- Location: Queensland
- Nearest city: Yeppoon
- Coordinates: 23°02′30″S 150°52′18″E﻿ / ﻿23.04167°S 150.87167°E
- Area: 7.20 km^{2} (2.78 sq mi)
- Established: 1994
- Governing body: Queensland Parks and Wildlife Service
- Website: Official website

= Keppel Bay Islands National Park =

National park in Queensland, Australia

Keppel Bay Islands are part of both a national park and a scientific national park in Queensland, Australia, respectively 538 km and 518 km northwest of Brisbane. Keppel Bay Islands National Park includes 13 islands, positioned in Keppel Bay, off the coast of Yeppoon and Emu Park on the Capricorn Coast.
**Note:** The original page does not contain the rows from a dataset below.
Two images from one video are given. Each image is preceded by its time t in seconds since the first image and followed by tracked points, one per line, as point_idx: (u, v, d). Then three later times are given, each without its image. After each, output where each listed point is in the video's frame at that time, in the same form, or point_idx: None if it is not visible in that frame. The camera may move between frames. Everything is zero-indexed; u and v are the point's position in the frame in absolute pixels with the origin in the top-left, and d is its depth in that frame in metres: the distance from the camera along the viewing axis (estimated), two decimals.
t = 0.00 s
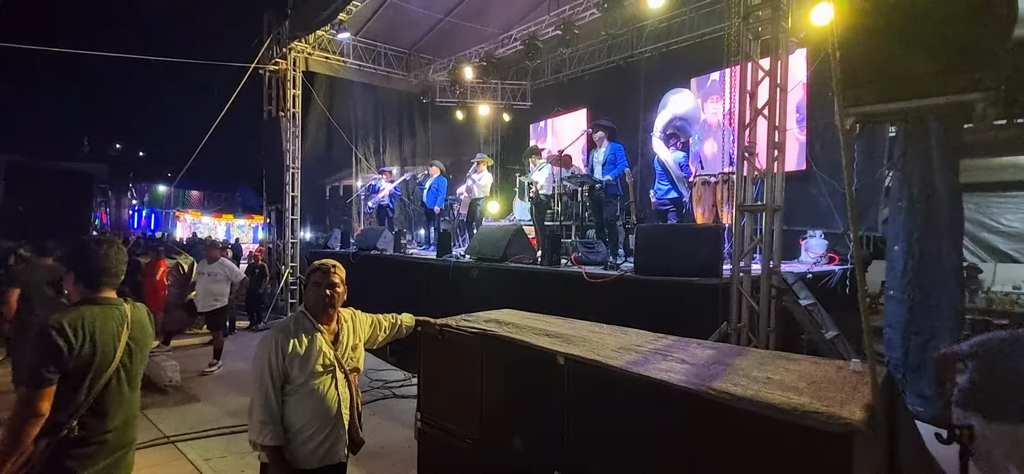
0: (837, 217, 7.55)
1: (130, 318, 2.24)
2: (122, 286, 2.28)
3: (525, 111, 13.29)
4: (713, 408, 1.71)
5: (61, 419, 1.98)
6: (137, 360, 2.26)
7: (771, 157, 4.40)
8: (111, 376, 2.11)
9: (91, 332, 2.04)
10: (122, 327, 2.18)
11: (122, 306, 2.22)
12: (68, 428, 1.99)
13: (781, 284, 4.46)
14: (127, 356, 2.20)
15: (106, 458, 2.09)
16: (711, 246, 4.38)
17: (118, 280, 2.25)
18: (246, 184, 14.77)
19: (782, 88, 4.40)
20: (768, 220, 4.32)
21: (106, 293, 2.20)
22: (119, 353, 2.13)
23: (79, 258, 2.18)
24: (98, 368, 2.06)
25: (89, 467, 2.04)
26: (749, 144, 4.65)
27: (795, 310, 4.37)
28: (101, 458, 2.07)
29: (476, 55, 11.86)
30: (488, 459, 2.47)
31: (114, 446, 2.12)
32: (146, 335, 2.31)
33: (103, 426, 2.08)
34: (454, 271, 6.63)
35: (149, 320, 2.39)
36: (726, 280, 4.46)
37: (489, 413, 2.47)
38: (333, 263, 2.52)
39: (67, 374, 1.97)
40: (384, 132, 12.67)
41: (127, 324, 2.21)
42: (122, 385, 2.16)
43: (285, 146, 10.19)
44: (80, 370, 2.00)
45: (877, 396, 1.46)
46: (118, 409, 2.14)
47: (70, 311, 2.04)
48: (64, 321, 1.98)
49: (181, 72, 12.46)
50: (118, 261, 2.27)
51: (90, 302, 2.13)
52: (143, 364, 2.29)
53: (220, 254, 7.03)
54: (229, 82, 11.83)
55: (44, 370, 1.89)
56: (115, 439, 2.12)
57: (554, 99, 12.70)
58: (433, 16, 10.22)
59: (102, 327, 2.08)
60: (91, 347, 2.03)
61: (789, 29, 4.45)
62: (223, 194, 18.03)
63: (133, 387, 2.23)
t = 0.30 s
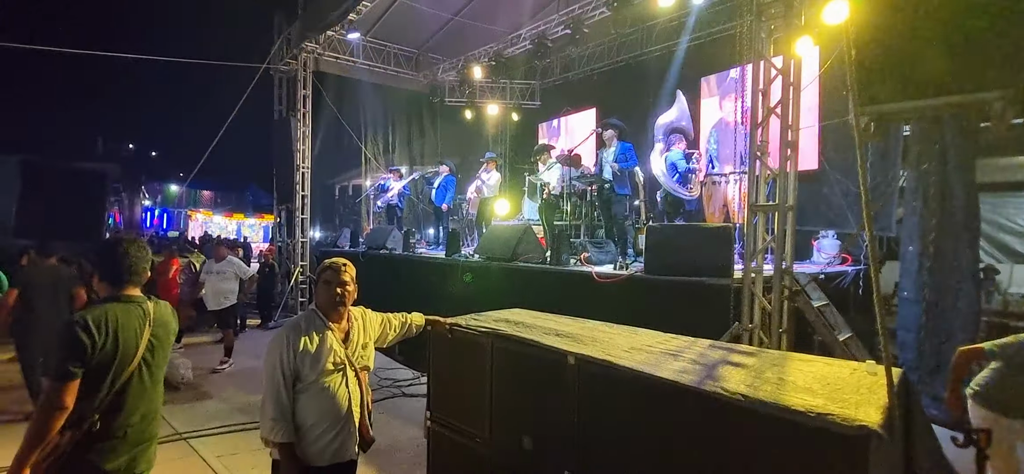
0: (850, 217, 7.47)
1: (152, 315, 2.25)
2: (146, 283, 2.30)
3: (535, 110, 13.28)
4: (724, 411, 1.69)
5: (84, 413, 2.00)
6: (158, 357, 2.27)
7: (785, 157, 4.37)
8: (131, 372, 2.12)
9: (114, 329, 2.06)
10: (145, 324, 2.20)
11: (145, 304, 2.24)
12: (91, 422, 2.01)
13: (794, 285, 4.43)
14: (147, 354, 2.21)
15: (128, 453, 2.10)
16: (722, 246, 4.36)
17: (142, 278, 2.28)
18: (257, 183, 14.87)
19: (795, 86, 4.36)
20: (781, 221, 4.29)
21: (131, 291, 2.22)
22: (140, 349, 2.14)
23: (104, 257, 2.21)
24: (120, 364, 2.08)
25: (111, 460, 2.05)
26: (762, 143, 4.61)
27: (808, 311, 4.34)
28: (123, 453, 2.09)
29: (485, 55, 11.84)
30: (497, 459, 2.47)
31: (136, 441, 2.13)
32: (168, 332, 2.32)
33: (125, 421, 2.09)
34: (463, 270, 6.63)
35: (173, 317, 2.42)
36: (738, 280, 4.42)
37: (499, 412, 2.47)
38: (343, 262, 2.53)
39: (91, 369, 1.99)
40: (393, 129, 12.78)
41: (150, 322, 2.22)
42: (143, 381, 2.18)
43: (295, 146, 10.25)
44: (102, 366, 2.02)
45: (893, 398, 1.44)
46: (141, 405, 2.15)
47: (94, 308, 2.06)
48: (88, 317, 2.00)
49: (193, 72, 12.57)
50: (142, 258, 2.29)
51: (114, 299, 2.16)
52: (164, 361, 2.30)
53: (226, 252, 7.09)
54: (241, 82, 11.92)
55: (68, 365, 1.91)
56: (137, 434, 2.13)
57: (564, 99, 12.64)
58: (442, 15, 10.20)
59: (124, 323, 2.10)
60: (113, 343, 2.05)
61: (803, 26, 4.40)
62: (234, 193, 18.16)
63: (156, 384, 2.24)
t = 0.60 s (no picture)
0: (861, 216, 7.41)
1: (166, 316, 2.28)
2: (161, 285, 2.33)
3: (541, 111, 13.30)
4: (737, 412, 1.68)
5: (97, 411, 2.01)
6: (171, 357, 2.29)
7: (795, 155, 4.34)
8: (145, 372, 2.14)
9: (127, 327, 2.08)
10: (158, 324, 2.22)
11: (159, 304, 2.27)
12: (104, 420, 2.02)
13: (804, 285, 4.40)
14: (160, 354, 2.23)
15: (141, 452, 2.10)
16: (732, 247, 4.33)
17: (159, 279, 2.31)
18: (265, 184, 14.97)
19: (806, 85, 4.34)
20: (791, 220, 4.26)
21: (146, 292, 2.25)
22: (153, 349, 2.17)
23: (120, 259, 2.24)
24: (134, 363, 2.10)
25: (124, 458, 2.06)
26: (772, 142, 4.59)
27: (819, 311, 4.31)
28: (137, 451, 2.09)
29: (492, 55, 11.86)
30: (506, 459, 2.47)
31: (149, 439, 2.14)
32: (181, 333, 2.35)
33: (138, 419, 2.10)
34: (471, 271, 6.65)
35: (187, 318, 2.44)
36: (748, 280, 4.40)
37: (508, 413, 2.46)
38: (353, 262, 2.53)
39: (105, 368, 2.01)
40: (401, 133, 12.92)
41: (163, 322, 2.25)
42: (157, 381, 2.19)
43: (304, 147, 10.34)
44: (115, 364, 2.04)
45: (908, 400, 1.42)
46: (153, 403, 2.16)
47: (109, 308, 2.09)
48: (104, 317, 2.03)
49: (204, 74, 12.68)
50: (160, 259, 2.33)
51: (128, 299, 2.19)
52: (177, 362, 2.32)
53: (232, 252, 7.06)
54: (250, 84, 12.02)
55: (82, 363, 1.94)
56: (150, 432, 2.14)
57: (571, 99, 12.64)
58: (450, 16, 10.22)
59: (137, 323, 2.12)
60: (127, 342, 2.07)
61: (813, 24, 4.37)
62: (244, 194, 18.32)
63: (169, 383, 2.26)
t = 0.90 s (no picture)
0: (873, 216, 7.34)
1: (172, 315, 2.29)
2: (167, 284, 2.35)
3: (549, 110, 13.30)
4: (750, 413, 1.66)
5: (104, 409, 2.02)
6: (177, 355, 2.30)
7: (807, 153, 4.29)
8: (151, 369, 2.15)
9: (134, 326, 2.10)
10: (164, 322, 2.24)
11: (165, 303, 2.28)
12: (111, 418, 2.03)
13: (816, 285, 4.36)
14: (167, 352, 2.24)
15: (148, 449, 2.11)
16: (743, 246, 4.30)
17: (165, 278, 2.33)
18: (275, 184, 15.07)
19: (818, 83, 4.30)
20: (804, 220, 4.23)
21: (152, 291, 2.27)
22: (160, 347, 2.18)
23: (128, 258, 2.26)
24: (141, 360, 2.11)
25: (132, 455, 2.07)
26: (783, 141, 4.55)
27: (831, 312, 4.26)
28: (145, 449, 2.10)
29: (500, 55, 11.87)
30: (516, 459, 2.45)
31: (156, 436, 2.15)
32: (188, 331, 2.36)
33: (145, 416, 2.12)
34: (479, 270, 6.65)
35: (193, 316, 2.45)
36: (760, 280, 4.36)
37: (518, 413, 2.45)
38: (362, 261, 2.53)
39: (112, 366, 2.03)
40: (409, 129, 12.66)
41: (169, 320, 2.26)
42: (164, 379, 2.20)
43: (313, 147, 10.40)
44: (123, 362, 2.06)
45: (925, 401, 1.40)
46: (159, 401, 2.17)
47: (115, 307, 2.11)
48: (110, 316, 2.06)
49: (214, 75, 12.80)
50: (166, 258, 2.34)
51: (134, 298, 2.20)
52: (184, 360, 2.33)
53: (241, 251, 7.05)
54: (260, 84, 12.11)
55: (90, 361, 1.96)
56: (156, 430, 2.15)
57: (578, 98, 12.63)
58: (457, 16, 10.23)
59: (144, 321, 2.14)
60: (133, 340, 2.09)
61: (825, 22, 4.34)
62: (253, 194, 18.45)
63: (175, 381, 2.27)
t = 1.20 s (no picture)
0: (887, 215, 7.27)
1: (175, 313, 2.30)
2: (171, 283, 2.36)
3: (558, 110, 13.29)
4: (763, 413, 1.64)
5: (107, 407, 2.06)
6: (182, 354, 2.30)
7: (820, 152, 4.26)
8: (155, 368, 2.16)
9: (135, 326, 2.12)
10: (167, 321, 2.24)
11: (168, 302, 2.29)
12: (116, 417, 2.07)
13: (829, 285, 4.31)
14: (171, 351, 2.25)
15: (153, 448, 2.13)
16: (755, 245, 4.26)
17: (169, 276, 2.34)
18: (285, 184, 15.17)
19: (832, 80, 4.25)
20: (818, 219, 4.19)
21: (155, 291, 2.28)
22: (162, 346, 2.19)
23: (134, 259, 2.29)
24: (143, 360, 2.13)
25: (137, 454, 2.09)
26: (796, 139, 4.51)
27: (845, 312, 4.21)
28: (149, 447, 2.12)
29: (509, 55, 11.86)
30: (527, 459, 2.45)
31: (160, 435, 2.15)
32: (193, 330, 2.37)
33: (148, 415, 2.13)
34: (488, 270, 6.65)
35: (198, 315, 2.46)
36: (772, 280, 4.32)
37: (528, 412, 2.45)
38: (372, 259, 2.53)
39: (114, 365, 2.06)
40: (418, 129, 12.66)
41: (173, 319, 2.27)
42: (168, 378, 2.21)
43: (323, 147, 10.49)
44: (125, 361, 2.08)
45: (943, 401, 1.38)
46: (164, 400, 2.19)
47: (119, 307, 2.14)
48: (111, 316, 2.08)
49: (226, 76, 12.91)
50: (169, 256, 2.35)
51: (138, 298, 2.22)
52: (189, 359, 2.33)
53: (252, 252, 7.16)
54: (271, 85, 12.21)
55: (93, 361, 2.00)
56: (160, 429, 2.15)
57: (587, 97, 12.60)
58: (466, 16, 10.23)
59: (147, 321, 2.16)
60: (135, 340, 2.11)
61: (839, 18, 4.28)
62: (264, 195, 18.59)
63: (180, 380, 2.28)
The largest island in the Keppel Group, Great Keppel Island, is a popular tourist attraction and not part of the national park.

==North Keppel Island==
From the early 1950s to about 1994, a small resort of about twelve cabins on North Keppel Island was operated by Mr Walls, a former train driver. "Old" Mr Walls was assisted by his daughter, Geraldine, and her husband, who also lived on the island. His son Tim Walls operated the boat service to the island, firstly in a boat called the Somerset, out of Ross Creek, Yeppoon, then in a larger boat called the Keppel Star, out of the Roslyn Bay Boat Harbour.

More recently the island has been run by the Queensland Parks and Wildlife Service.

Camping, reef walking, boating, fishing, wildlife watching, diving and snorkelling are all popular activities within the park.

Konomie Island Environmental Education Centre is operated by the Queensland Department of Education. It runs programs for school groups about the environment of North Keppel Island.